Segment Start: GIVEN INFORMATION
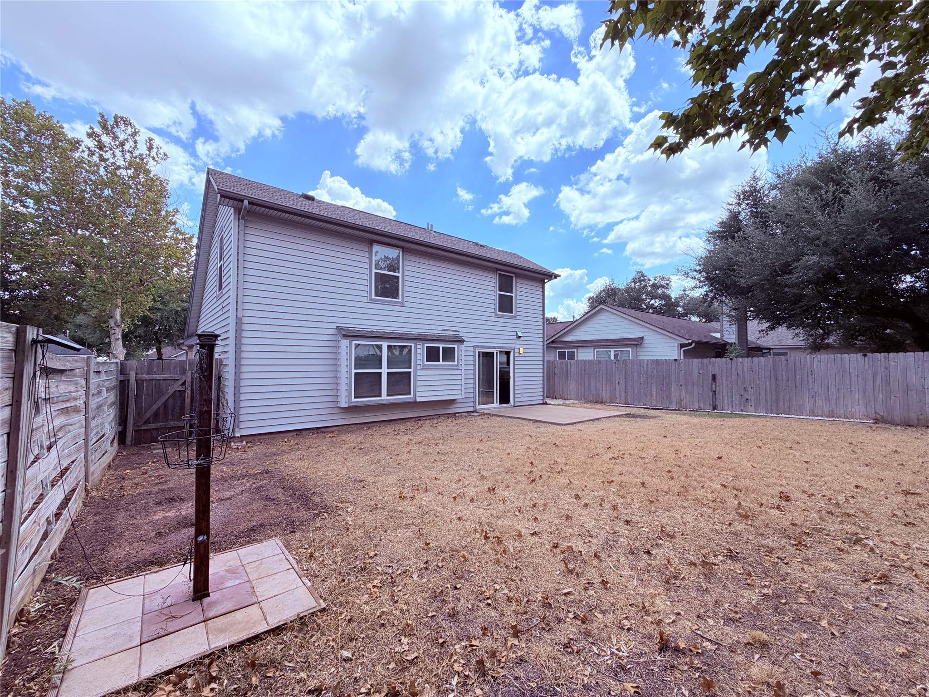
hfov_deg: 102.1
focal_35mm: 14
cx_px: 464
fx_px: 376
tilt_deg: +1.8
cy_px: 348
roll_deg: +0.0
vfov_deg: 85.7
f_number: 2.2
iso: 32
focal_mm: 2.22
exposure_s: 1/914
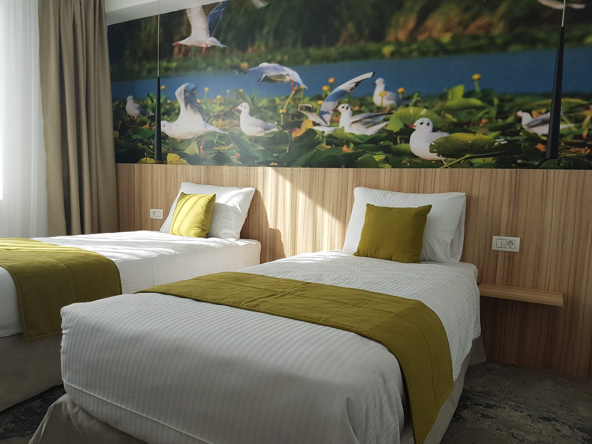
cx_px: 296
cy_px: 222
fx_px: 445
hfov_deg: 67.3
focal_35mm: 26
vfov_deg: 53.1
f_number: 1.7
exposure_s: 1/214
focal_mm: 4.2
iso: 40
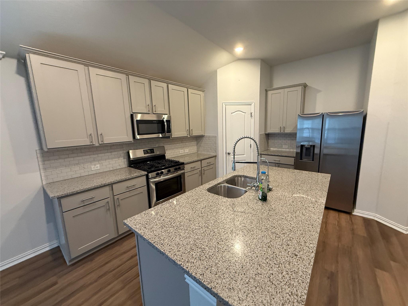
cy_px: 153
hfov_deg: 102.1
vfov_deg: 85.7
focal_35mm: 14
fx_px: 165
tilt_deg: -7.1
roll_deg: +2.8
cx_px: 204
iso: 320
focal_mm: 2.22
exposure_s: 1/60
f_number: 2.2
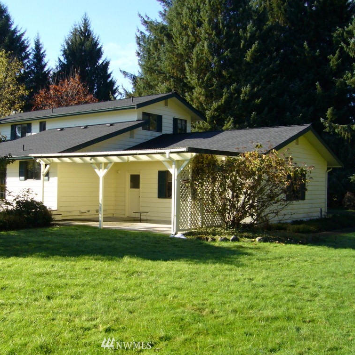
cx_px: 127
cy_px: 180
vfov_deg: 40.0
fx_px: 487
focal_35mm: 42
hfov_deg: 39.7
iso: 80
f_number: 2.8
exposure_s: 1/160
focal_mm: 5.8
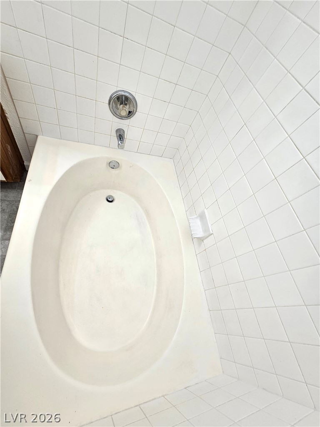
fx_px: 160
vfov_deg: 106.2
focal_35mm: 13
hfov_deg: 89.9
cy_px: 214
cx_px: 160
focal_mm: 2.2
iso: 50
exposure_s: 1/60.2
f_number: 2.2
Segment End: GIVEN INFORMATION
Segment Start: GIVEN INFORMATION
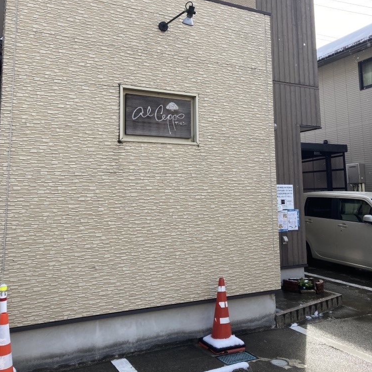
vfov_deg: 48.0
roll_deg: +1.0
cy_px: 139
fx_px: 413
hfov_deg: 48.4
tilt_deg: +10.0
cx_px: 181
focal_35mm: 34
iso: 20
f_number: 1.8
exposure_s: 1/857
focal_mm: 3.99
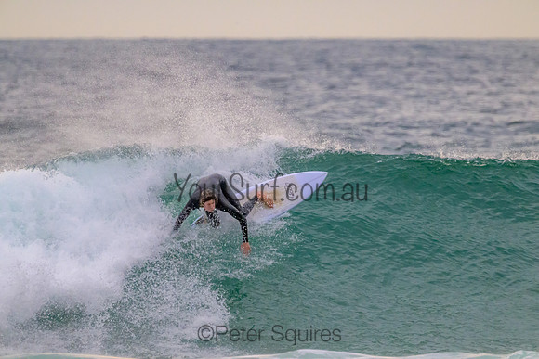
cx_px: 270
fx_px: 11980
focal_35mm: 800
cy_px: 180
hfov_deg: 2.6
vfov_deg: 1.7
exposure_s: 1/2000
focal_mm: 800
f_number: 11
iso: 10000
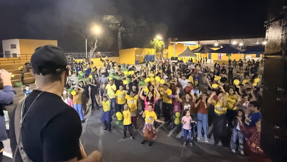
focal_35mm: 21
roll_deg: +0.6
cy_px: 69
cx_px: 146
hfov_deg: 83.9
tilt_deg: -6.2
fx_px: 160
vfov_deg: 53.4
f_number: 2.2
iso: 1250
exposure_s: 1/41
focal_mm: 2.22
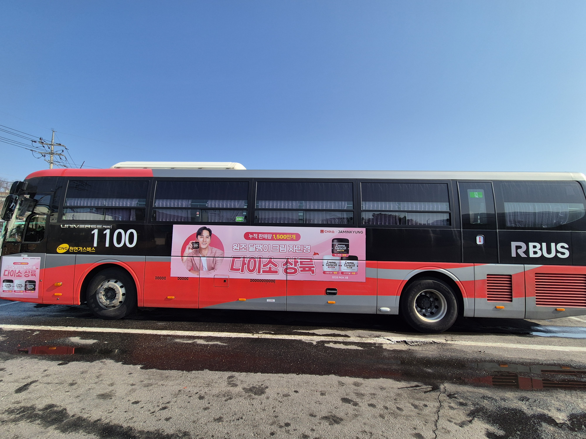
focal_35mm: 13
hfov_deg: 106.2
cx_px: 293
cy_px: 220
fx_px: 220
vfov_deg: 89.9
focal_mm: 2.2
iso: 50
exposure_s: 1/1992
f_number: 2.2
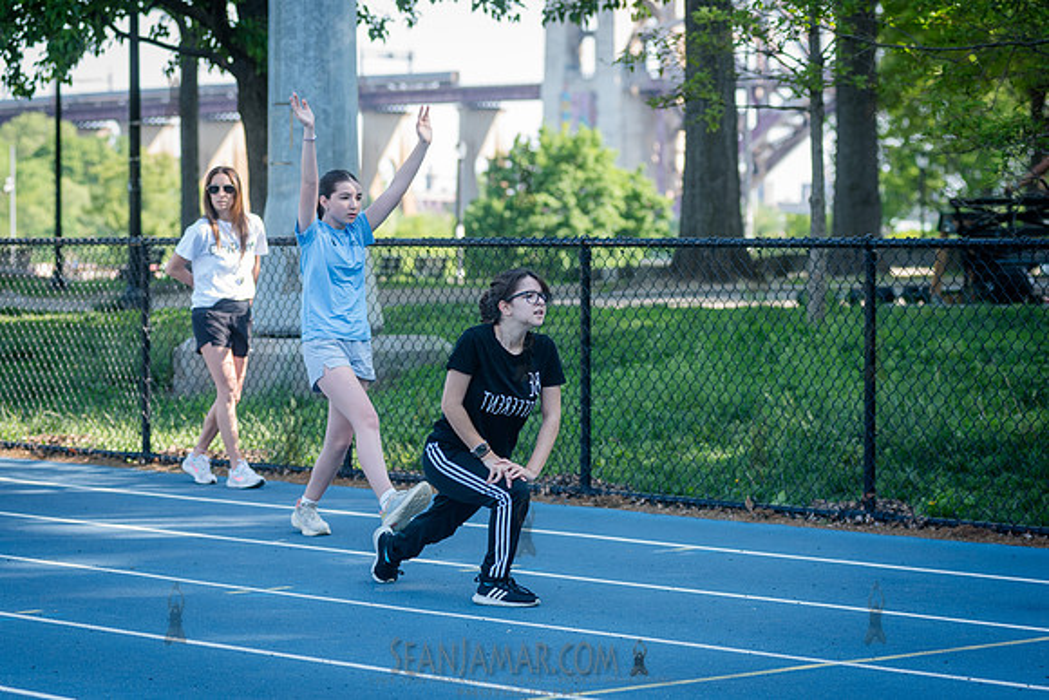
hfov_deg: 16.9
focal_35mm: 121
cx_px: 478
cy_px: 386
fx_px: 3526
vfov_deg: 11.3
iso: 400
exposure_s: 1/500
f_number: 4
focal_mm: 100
Segment End: GIVEN INFORMATION
(DIRECTIVE) A word-for-word reproduction is needed of the lines above from the line containing "tilt_deg: -6.2" through the line containing "focal_mm: 100", with both ends kept and no pictures.

(OUTPUT FOR THIS TASK)
tilt_deg: -6.2
fx_px: 160
vfov_deg: 53.4
f_number: 2.2
iso: 1250
exposure_s: 1/41
focal_mm: 2.22
focal_35mm: 13
hfov_deg: 106.2
cx_px: 293
cy_px: 220
fx_px: 220
vfov_deg: 89.9
focal_mm: 2.2
iso: 50
exposure_s: 1/1992
f_number: 2.2
hfov_deg: 16.9
focal_35mm: 121
cx_px: 478
cy_px: 386
fx_px: 3526
vfov_deg: 11.3
iso: 400
exposure_s: 1/500
f_number: 4
focal_mm: 100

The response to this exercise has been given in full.